Andrew Taylor

Personal information
- Full name: Andrew Taylor
- Born: 20 April 1838 Camberwell, Surrey, England
- Died: 5 April 1901 (aged 62) Aston, Warwickshire, England
- Batting: Right-handed
- Bowling: Right-arm roundarm medium

Domestic team information
- 1865: Surrey

Career statistics
| Competition | First-class |
| Matches | 1 |
| Runs scored | 1 |
| Batting average | 1.00 |
| 100s/50s | –/– |
| Top score | 1 |
| Balls bowled | 40 |
| Wickets | 1 |
| Bowling average | 13.00 |
| 5 wickets in innings | – |
| 10 wickets in match | – |
| Best bowling | 1/13 |
| Catches/stumpings | –/– |
- Source: Cricinfo, 23 August 2012

= Andrew Taylor (cricketer) =

English cricketer

Andrew Taylor (20 April 1838 - 5 April 1901) was an English cricketer. Taylor was a right-handed batsman who bowled right-arm roundarm medium. He was born at Camberwell, Surrey.

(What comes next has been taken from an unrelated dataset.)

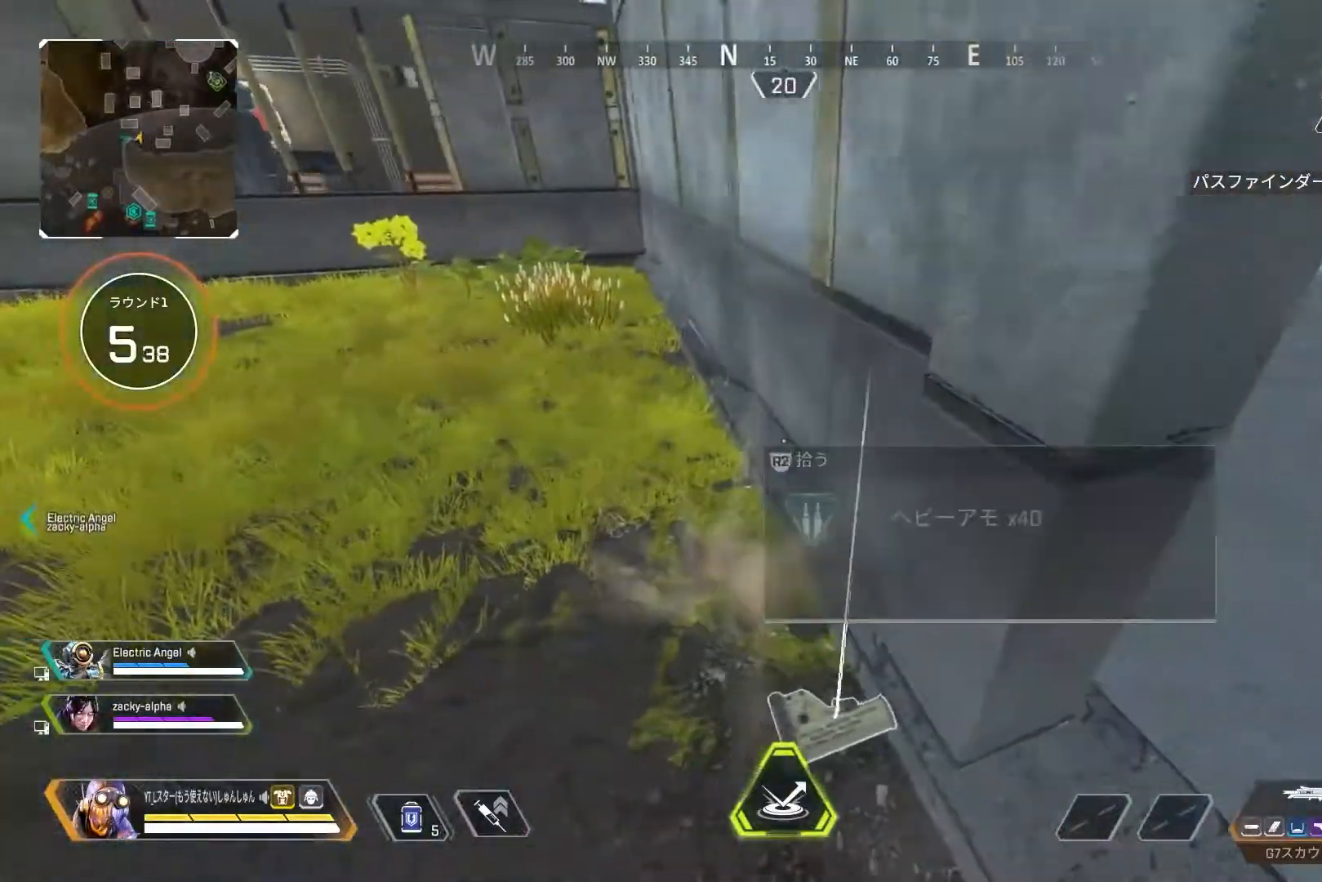
{"buttons": ["L3", "R3"], "left_stick": "up", "right_stick": "up-right", "events": [[67, "right_stick", "up-right"], [100, "left_stick", "up-right"], [183, "L3", "down"], [233, "left_stick", "up"], [283, "right_stick", "center"], [417, "R3", "down"], [467, "right_stick", "up-right"]]}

Taylor made a single first-class appearance for Surrey against the South in 1865 at The Oval. Surrey won the toss and elected to field first, with the South then making 196 all out, with Taylor taking the wicket of opening batsman Charles Payne to finish the innings with figures of 1/13 from ten overs. In their first-innings, Surrey were dismissed for 135, with Taylor being dismissed for a single run by George Bennett. The South responded in their second-innings by making 165 all out, setting Surrey a target of 227 for victory. Surrey reached 37/2 in their second-innings chase, at which point the match was declared a draw. This was his only major appearance for Surrey.

He died at Aston, Warwickshire, on 5 April 1901.